“Honrado cavalheiro, que comportamento é esse? Se exercer a arte da paciência verá que toda esta coisa do debate parlamentar se torna muito mais airosa”. “Cale-se homem! Controle-se!”. “Comporte-se como um adulto e se vir que isso está além das suas posses intelectuais então abandone esta Câmara que de certo conseguiremos dar conta do recado sem o senhor”. Não recebendo dos honrados deputados a calma pretendida, John Bercow acionou o megafone que tem nas cordas vocais e gritou, para deleite dos fãs que vai reunindo pela Europa fora: “Ordem! OOOOOORDEEEEMM!”
Estas são cenas habituais na Câmara dos Comuns britânica e têm-se tornado rotina à medida que se multiplicam as horas gastas em debates sobre o caminho para o Brexit. Como uma espécie de buraco negro, o tema tem consumido toda a energia política do país e os deputados têm demonstrado a sua frustração gritando de um lado para o outro das bancadas parlamentares.

> **Informação apresentada**:
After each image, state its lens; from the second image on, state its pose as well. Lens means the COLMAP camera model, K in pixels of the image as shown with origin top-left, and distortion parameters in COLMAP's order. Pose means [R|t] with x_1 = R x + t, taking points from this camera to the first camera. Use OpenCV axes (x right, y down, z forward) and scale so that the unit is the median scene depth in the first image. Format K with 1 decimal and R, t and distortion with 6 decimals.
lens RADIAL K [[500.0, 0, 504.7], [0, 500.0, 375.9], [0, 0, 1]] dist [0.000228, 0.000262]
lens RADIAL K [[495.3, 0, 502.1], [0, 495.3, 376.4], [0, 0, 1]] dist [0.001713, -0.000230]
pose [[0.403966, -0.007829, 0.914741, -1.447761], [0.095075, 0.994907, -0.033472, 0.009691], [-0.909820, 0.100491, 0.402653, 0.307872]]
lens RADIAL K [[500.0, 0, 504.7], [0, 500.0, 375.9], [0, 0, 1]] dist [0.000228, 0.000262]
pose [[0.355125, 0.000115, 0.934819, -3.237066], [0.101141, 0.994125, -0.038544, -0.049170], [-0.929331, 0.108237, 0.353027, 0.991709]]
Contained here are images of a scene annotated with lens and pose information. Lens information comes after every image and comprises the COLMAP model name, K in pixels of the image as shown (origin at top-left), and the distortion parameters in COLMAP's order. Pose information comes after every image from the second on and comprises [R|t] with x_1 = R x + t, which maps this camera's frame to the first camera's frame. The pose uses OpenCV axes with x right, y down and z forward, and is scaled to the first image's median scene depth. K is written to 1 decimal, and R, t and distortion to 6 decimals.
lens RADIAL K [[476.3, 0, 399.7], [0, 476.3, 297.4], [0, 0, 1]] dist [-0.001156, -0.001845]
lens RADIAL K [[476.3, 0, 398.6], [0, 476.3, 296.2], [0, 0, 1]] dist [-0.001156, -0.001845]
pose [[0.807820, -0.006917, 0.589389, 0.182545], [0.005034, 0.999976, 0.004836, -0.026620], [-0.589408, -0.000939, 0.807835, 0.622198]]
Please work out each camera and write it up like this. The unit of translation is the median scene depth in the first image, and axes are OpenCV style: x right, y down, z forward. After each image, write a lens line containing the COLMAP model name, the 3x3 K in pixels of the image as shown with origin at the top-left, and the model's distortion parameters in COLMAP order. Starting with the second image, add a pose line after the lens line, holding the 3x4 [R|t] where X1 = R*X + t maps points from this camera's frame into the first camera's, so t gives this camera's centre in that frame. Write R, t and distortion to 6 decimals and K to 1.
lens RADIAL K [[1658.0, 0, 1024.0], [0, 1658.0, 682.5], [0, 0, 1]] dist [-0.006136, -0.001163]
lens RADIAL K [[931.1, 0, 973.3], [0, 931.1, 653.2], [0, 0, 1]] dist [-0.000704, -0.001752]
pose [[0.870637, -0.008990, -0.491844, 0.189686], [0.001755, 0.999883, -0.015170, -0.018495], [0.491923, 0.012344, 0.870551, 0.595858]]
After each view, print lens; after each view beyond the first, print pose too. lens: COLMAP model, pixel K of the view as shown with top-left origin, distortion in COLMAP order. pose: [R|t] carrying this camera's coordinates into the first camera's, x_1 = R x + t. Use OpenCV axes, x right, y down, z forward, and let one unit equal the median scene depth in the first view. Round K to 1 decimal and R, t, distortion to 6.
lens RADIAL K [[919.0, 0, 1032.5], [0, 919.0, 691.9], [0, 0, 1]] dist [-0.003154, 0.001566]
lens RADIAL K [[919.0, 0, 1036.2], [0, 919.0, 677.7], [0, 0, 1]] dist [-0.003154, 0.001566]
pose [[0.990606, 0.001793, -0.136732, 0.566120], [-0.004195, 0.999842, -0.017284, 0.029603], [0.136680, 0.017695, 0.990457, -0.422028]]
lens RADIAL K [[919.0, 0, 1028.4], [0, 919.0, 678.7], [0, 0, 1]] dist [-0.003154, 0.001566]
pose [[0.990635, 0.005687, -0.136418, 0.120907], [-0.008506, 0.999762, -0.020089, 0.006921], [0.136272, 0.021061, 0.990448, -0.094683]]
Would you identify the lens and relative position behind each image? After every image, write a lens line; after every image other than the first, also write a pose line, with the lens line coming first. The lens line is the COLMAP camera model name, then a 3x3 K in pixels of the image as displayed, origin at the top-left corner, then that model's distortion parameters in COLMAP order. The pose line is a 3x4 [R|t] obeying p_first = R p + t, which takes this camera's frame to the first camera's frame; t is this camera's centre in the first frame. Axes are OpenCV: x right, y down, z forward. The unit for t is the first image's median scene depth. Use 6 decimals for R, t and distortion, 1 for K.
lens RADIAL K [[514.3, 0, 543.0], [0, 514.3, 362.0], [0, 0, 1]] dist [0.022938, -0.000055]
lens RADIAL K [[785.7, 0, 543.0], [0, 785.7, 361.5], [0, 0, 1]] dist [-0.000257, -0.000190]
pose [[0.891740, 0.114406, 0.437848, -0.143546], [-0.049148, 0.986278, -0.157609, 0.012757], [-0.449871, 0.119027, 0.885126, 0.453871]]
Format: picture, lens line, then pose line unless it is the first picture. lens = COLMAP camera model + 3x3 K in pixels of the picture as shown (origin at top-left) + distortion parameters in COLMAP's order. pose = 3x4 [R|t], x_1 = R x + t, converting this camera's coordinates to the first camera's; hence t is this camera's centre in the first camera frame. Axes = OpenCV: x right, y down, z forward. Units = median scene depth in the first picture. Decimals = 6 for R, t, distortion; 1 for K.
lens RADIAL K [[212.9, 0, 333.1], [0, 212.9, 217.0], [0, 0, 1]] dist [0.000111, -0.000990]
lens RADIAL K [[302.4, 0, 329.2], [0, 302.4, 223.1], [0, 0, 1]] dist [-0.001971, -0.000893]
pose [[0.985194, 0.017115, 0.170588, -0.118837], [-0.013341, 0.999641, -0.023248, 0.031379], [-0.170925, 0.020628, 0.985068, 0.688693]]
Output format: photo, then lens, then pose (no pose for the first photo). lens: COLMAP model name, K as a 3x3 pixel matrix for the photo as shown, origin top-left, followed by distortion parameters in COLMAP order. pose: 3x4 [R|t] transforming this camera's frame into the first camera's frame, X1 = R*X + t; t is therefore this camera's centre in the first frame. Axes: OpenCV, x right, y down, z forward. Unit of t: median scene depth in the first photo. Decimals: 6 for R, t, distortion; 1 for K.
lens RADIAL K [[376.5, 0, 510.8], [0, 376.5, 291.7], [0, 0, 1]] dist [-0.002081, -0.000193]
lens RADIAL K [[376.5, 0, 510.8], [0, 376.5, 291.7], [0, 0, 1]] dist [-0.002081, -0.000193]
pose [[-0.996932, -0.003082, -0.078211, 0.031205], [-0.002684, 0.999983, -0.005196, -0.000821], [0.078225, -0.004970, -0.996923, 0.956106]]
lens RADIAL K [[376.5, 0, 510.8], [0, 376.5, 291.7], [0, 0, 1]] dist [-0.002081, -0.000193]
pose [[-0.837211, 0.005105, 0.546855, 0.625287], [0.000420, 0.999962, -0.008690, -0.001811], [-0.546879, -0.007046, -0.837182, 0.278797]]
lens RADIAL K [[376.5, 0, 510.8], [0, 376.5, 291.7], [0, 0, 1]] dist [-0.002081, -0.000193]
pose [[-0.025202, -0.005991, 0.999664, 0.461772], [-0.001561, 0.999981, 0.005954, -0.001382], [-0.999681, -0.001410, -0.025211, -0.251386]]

> **Tarefas a realizar**:
1. De acordo com o texto sobre a Câmara dos Comuns, a que tema se referem os debates cujas horas se têm multiplicado?
2. Reescreva de forma mais breve o parágrafo do texto sobre a Câmara dos Comuns que começa por "Estas são cenas habituais", mantendo os factos principais.
3. Transcreva do texto sobre a Câmara dos Comuns o trecho que vai de "Estas são cenas" até "das bancadas parlamentares.", inclusive.

> **Lista de soluções**:
1. Ao caminho para o Brexit.

2. Na Câmara dos Comuns britânica, estas cenas tornaram-se rotina com o aumento das horas de debate sobre o caminho para o Brexit. Esse tema consome toda a energia política do país, e os deputados mostram a sua frustração aos gritos entre as bancadas.

3.
Estas são cenas habituais na Câmara dos Comuns britânica e têm-se tornado rotina à medida que se multiplicam as horas gastas em debates sobre o caminho para o Brexit. Como uma espécie de buraco negro, o tema tem consumido toda a energia política do país e os deputados têm demonstrado a sua frustração gritando de um lado para o outro das bancadas parlamentares.